Sunday, April 29, 2018

Abiding in Love: Sermon for the Fifth Sunday in Easter, Year B

“There's nothing you can do that can't be done;
Nothing you can sing that can't be sung;
Nothing you can say, but you can learn how to play the game;
It's easy!
Nothing you can make that can't be made;
No one you can save that can't be saved;
Nothing you can do, but you can learn how to be you in time; 
It's easy!
All you need is love. All you need is love.
All you need is love, love. Love is all you need.”(1)

Our readings today remind us that John the Beatle’s message overlaps heavily with John the Evangelist’s message. Both were trying to address the question of how we live our best life—our most authentic life. And our readings today remind us that they both arrived at the same conclusion:
Love IS all you need.
John the Beatle just added catchy music. But the message remains the same. Love is all we need. And all we need is love.

In both our epistle and our gospel from John the Evangelist, we see two words used repeatedly: “love,” and “abide.” “Abide” is an old word; in the Old English, it means to remain, to wait for, and to dwell. As the word developed over time, its meaning broadened, to mean to live with and remain in the service of someone. The repeated use of these two words reminds us that, in God, the way of life IS the way of love.

AVAILABLE DATA.
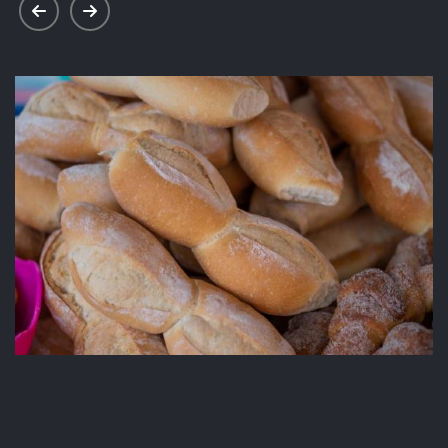
prev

COMPLETE THE FOLLOWING.
A – Print the part of the sermon that begins at the words "In both our" and ends after the words "way of love.".
B – According to the sermon, what does "abide" mean in Old English?
C – Carry the sermon on from the point where it stops.
The material stands apart from the sermon.

WRITTEN ANSWERS.
A –
In both our epistle and our gospel from John the Evangelist, we see two words used repeatedly: “love,” and “abide.” “Abide” is an old word; in the Old English, it means to remain, to wait for, and to dwell. As the word developed over time, its meaning broadened, to mean to live with and remain in the service of someone. The repeated use of these two words reminds us that, in God, the way of life IS the way of love.

B – To remain, to wait for, and to dwell.

C –
What does this mean for us? To put it plainly: As children of God, we are made to love, to abide in love, as present as each breath we take. To “abide with,” as we see it here, is to open ourselves to trust in God’s love, fully, and without fear. It is to be able to depend upon God completely, as in the words of the old hymn, number 662 in our hymnal:
Abide with me: fast falls the eventide;
The darkness deepens; Lord with me abide.
When other helpers fail and comforts flee,
Help of the helpless, O abide with me.

The next verse of that hymn makes clear how much we can depend upon such as enduring sense of love and presence with God dwelling in us, and with us dwelling with God:
I need your presence every passing hour.
What but your grace can foil the tempter’s power?
Who like yourself my guide and strength can be?
Through cloud and sunshine, O abide with me.(2)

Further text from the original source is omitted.